By { Misty Milioto

Anderson Ranch Arts Center, a Snowmass Village, Co.-based visual arts and culture center, has long been known as a hub for artistic exploration and critical dialog. Now, a new exhibition entitled Imagine Climate, which runs March 4-April 1, spotlights climate art and technology as a way to spark community engagement and social change. The exhibition is a collaboration between Anderson Ranch and the Community Office for Resource Efficiency—which is celebrating 25 years of energy innovation in the Roaring Fork Valley—as well as other nonprofit, business and municipal partners. The centerpiece of Imagine Climate is a public art installation by environmental activist and artist Justin Brice Guariglia, entitled “We Are the Asteroid II,” and a visual arts exhibition, entitled Imagine Climate: artists on climate change, featuring a number of regional, national and international artists. 

Guariglia’s piece is the second iteration of a conceptual, text-based artwork that consists of solar-powered LED highway signs lit with messages that call attention to ecological issues. His poetic and metaphorical message boards call to mind roadside notices that alert viewers to the dangers ahead. In addition to one “We Are the Asteroid II” highway sign that will be on-site at Anderson Ranch, Guariglia will have a small series of pieces in the Imagine Climate: artists on climate change show at Anderson Ranch and in a satellite show at The Collective at the Base Village in Snowmass. The other artists in the visual arts exhibition are Kate Aitchison, Linda Girvin, Fleming Jeffries, Genevieve Lowe, Jill Pelto, Lauren Peterson, Adrien Segal and Lara Whitley. 

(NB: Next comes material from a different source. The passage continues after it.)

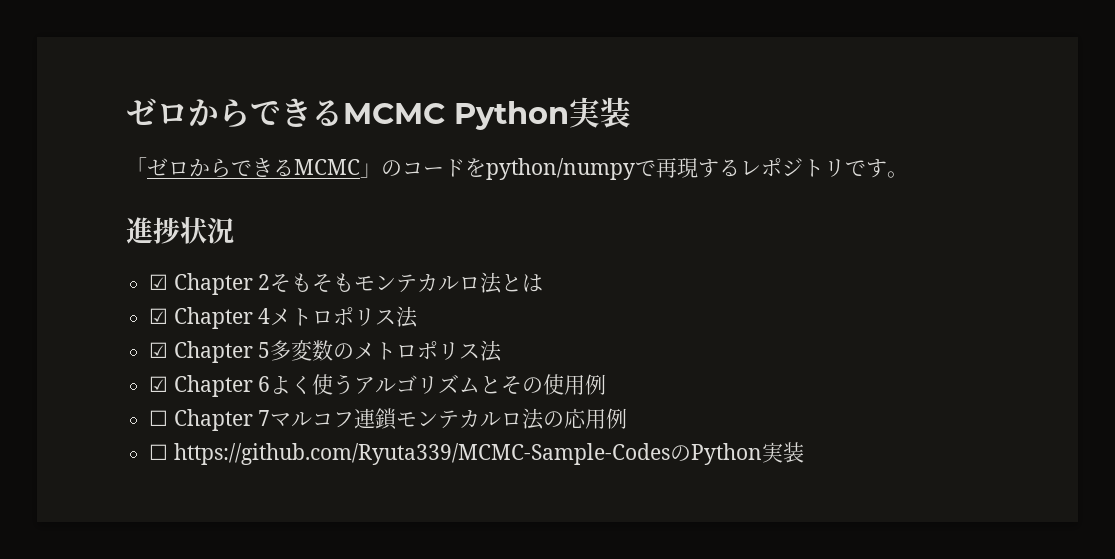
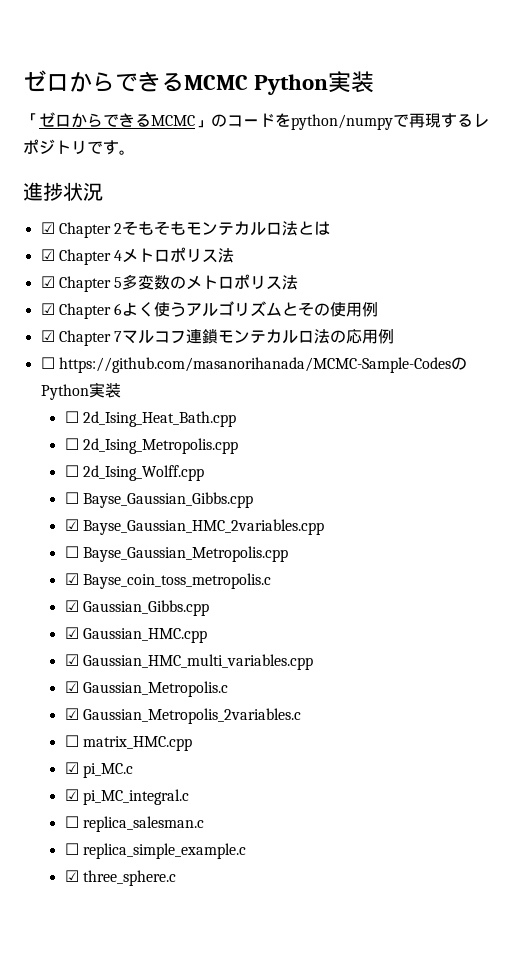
[149,410,169,426] ☐ -> [40,330,55,342] ☑
[173,443,670,465] https://github.com/Ryuta339/MCMC-Sample-Codes -> [58,357,451,373] https://github.com/masanorihanada/MCMC-Sample-Codes
(804, 452) none -> [64,411,237,427] [64,438,239,454] [64,465,205,481] [64,492,254,508] [64,519,325,535] [64,546,289,562] [64,573,272,589] [64,600,210,616] [64,627,208,643] [64,654,314,670] [64,681,229,697] [64,708,302,724] [64,735,193,751] [64,762,134,778] [64,789,190,805] [64,816,205,832] [64,843,247,859] [64,870,177,886] // ☐ 2d_Ising_Heat_Bath.cpp // ☐ 2d_Ising_Metropolis.cpp // ☐ 2d_Ising_Wolff.cpp // ☐ Bayse_Gaussian_Gibbs.cpp // ☑ Bayse_Gaussian_HMC_2variables.cpp // ☐ Bayse_Gaussian_Metropolis.cpp // ☑ Bayse_coin_toss_metropolis.c // ☑ Gaussian_Gibbs.cpp // ☑ Gaussian_HMC.cpp // ☑ Gaussian_HMC_multi_variables.cpp // ☑ Gaussian_Metropolis.c // ☑ Gaussian_Metropolis_2variables.c // ☐ matrix_HMC.cpp // ☑ pi_MC.c // ☑ pi_MC_integral.c // ☐ replica_salesman.c // ☐ replica_simple_example.c // ☑ three_sphere.c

Overall, Imagine Climate will offer creative perspectives and solutions to the climate crisis through a program of events, all of which are free and open to the public. Other events include Future Energy: a technologist, a climate scientist and an artist walk into a bar, a panelist discussion to be held March 13 at Aspen Center for Physics; and a film screening of The Human Element with Emmy Award-winning explorer and photographer James Balog at The Temporary.